If you know me, you'll know that my wife and I are relocating to the Boston area for work. As you might imagine, the housing market in the Boston metro area is a tad bit different than in Albuquerque -- Boston's the 3rd most expensive metro area, behind San Francisco and New York City. My wife and I got to chatting about housing and rentals in general, and noticed via Zillow and Trulia's trend charts that many neighborhoods out here didn't seem to be all that affected by the 2007--2012 crash -- the houses didn't lose much value and just seem to have stopped gaining value during those years. Being the nerd I am, I wanted to get some raw, fine-grained data to see for myself.

Turns out, Zillow provides monthly housing valuations down to the zip-code level (the data is far from complete) back to 1996. After a bit of exploration, my wife suggested building a map that could also display charts when you looked at a specific place, and voila, I had a something to do for the next few days, so I though.

I explored several options for making interactive cartographs in the Python ecosystem, including Bokeh, Vincent, and several other D3.js wrappers. None did exactly what I needed, which is often the case. I also explored the nasty landscape of just building maps in the first place, which was a lengthy, interesting, and somewhat frustrating endeavor that I would detail but I think it might bore you.
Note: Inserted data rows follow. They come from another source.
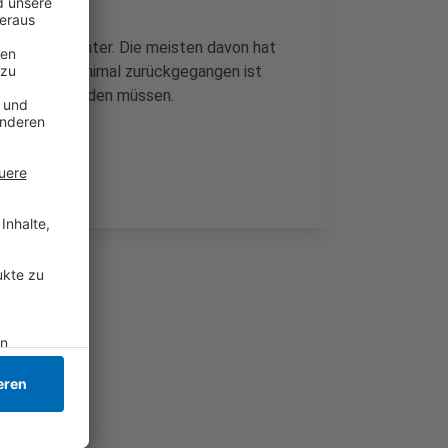
esundheitsämter. Die meisten davon hat
l gegeben. Minimal zurückgegangen ist
behandelt werden müssen.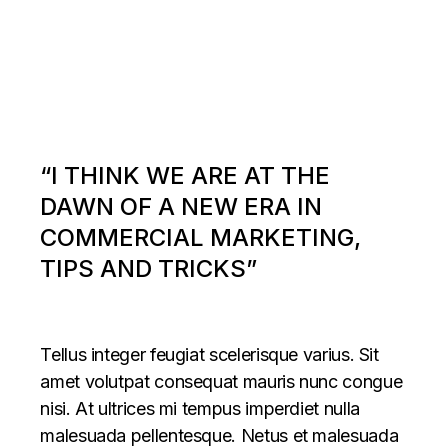
“I THINK WE ARE AT THE
DAWN OF A NEW ERA IN
COMMERCIAL MARKETING,
TIPS AND TRICKS”
Tellus integer feugiat scelerisque varius. Sit
amet volutpat consequat mauris nunc congue
nisi. At ultrices mi tempus imperdiet nulla
malesuada pellentesque. Netus et malesuada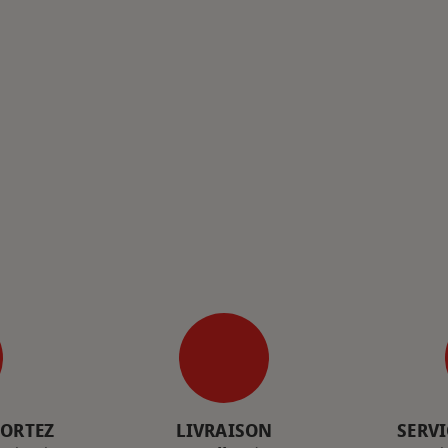
PORTEZ
LIVRAISON
SERVI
I might write a basic tutorial on that process some other time. Have you ever wondered why the hell so many US maps are shown down to the county level? Turns out, it's far easier to work with that as opposed to smaller areas, and laziness likely plays a big factor here.

I spent long enough toying with the zip-level data before realizing that the data cleaning and prep involved was making what was supposed to be a fun sabbatical project into something a bit more laborious than what it was worth. County-level data it is.

Anyway, I settled on using pure D3.js to make the visualization and do minor data prep in python. I had to learn D3.js, a good deal of Javascript, basics of front-end development, how the hell SVG's work, etc. to do this, so the code is more than a bit messy. I would refactor this a bit if I was going to expand on it -- which I might do someday. I'd love to build this same map at the ZIP or census block level and show a line chart instead of a table on hover. While I already had high respect for the folks who make quality data visualizations, I have ample more after this mini-project.

Anyway, use the slider to change the yearly comparison value, hover over a county to display a table of information about that county's average home value, and click or scroll to zoom on the map. Note that you are seeing the percentage the average home value changed from year to year per county, and the 2016 data is current to May.

It's pretty wild how quickly some areas gained value -- big swaths of Florida, Arizona, and California come to mind -- and how quickly they fell right back down. Also, D3 is really, really awesome and Mike Bostok is a brilliant and kind person for having initially developed D3 and for providing so many tutorials for it. Those of you familiar with learning new software development skills will know that this visualization is the hacked-together-and-tinkered-with child of about a dozen examples with a healthy dose of Stack Overflow thrown in for good measure. County-level data isn't exactly what I looked at mapping when I started, but it'll be straightforward to extend this to zip-level or block-level from here -- if I ever come back to it.